Casino Versus Japan – Suicide By Sun (Self-released, 2018)

a2285154104_10

Suicide By Sun is not a statement on the heatwave we’ve been enduring for the last few weeks (at what point do heatwaves just become part of Summer?); rather, it’s a series of careful loops that embody our time spent beneath the Sun. Subtle distinctions are made on the time of year, through musical character and track titling, but make no mistake this is not designed to be a Summer exclusive record.

And indeed why should it be? The Sun is a perennial figure, one seen, experienced, and indeed enjoyed all year round. We live, die, and everything else in between under its gaze. Allusions to the cold season fall early, with “Frost Nod” scattering like rays off a quiescent pond in the white months as echoic lines shimmer out, stripping back further in the abyssal depths of “Deep In Black Night”. Melody barely finds its way here, acknowledgement of absence, life crumbling into a faint haze in the darkness, turned from the Sun.

There is time to bask beneath it of course, when the time is right: “Lazy Girl Loop” spins out in indistinctness, soft guitar pickings coupling with drifting chords lost in satisfaction. Precursor “Goodbye Sinister Clouds” welcomes its arrival as well, distantly humming and hovering as gentle bleary airs waft the piece slowly along, making an opening for the radiant god. Late album “Autumn Trills” sneaks in a fading, ebbing shot too, soaking up the remnant golden light and its last vestiges of warmth before the long dark envelopes us.

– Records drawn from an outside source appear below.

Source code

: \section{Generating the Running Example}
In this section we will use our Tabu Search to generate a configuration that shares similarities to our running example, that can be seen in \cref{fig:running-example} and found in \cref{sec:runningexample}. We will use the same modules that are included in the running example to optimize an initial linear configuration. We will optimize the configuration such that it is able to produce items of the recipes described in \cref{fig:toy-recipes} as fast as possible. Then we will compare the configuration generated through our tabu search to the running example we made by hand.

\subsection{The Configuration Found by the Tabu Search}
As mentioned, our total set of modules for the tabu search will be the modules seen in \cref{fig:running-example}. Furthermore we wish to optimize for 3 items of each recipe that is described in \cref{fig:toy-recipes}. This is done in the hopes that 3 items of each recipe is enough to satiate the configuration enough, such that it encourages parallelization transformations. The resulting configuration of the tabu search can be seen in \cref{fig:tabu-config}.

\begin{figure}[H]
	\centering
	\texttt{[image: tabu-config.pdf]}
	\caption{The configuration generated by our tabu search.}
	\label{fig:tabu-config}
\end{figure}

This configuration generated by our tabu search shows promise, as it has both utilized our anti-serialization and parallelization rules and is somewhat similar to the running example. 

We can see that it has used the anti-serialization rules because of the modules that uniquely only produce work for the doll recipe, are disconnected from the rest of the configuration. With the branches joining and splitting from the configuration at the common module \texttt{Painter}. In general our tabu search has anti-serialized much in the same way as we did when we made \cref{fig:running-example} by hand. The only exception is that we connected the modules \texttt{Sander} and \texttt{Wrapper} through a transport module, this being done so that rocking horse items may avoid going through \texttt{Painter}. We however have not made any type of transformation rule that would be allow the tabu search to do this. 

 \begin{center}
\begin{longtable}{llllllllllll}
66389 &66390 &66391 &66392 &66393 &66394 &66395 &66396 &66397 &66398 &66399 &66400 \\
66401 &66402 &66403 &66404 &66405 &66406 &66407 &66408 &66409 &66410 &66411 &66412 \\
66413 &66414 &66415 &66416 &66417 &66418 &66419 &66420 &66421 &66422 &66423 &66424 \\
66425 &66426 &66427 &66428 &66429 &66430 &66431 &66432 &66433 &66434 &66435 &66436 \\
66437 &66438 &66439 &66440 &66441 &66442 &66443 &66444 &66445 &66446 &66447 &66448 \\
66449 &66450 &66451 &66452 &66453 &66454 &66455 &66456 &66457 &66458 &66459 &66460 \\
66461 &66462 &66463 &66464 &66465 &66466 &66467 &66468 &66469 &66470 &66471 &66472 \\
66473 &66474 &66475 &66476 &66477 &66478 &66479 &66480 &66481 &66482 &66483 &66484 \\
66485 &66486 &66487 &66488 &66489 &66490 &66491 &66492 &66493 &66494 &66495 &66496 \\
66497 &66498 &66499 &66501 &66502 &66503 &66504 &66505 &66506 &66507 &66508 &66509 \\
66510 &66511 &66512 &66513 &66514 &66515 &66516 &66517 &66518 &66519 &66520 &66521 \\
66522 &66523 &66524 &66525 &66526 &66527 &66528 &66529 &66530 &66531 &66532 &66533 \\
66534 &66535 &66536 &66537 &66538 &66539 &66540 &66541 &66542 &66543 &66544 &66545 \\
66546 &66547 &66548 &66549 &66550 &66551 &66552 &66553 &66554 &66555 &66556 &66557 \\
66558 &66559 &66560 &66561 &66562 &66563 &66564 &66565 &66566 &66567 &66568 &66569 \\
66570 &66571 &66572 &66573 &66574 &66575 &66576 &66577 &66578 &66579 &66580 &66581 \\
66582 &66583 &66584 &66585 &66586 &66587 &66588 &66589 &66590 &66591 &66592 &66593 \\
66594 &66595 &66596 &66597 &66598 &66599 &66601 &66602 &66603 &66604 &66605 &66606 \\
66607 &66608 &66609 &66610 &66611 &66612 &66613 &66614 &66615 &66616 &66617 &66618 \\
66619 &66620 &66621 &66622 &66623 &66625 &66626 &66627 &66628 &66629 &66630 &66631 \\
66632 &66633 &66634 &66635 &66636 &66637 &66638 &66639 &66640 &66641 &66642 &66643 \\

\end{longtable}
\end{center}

Idiosyncrasy is a particular influence, motifs circling around in subtly evolving guises to underscore certain feelings. Sophomore “Not Dreaming” carefully mirrors the easy guitar strings of “Lazy Girl Loop” but now subdued and faintly melancholic, awash in Winter’s surprising, creeping light. Album centerpiece “Led Away” finds itself wrapped in lush cyclic tones, fractal power that carries one to Caribbean shores on its insistent and sparkly progressions. Shortly thereafter it disappears into the darkling “Pretty Rare Nowhere”, the perfect dream cracking in sombre guitar crooning, all blue and wilted with the precious moment passed.

Those sentiments of loss and sadness come as paradox to the brightness but melancholia is never seasonal. Resultant “Sad Clock” is perhaps the only Basinski reminiscent moment here, turning in tired motions as the moments melt away, happiness suspended in its ticking repetitions. “Metric Disguise” almost provides the layup for it too, squeezing layered tones and drones into a politely jostling mass, senses and instants bleeding one into the next, masking the passage of time with a sort of reckless, sad abandon.

At 72 minutes and 22 tracks this can, at times, feel a little busy, populated as it is with humble little loops that cover a range of times and places and feelings. But in that diversity is a pleasant connectivity and cohesion, a lifeblood in the consistent elegance of the guitar that generates a beautiful suite of moods and tones bridged under the eternal star. Beautifully themed and excellently approached.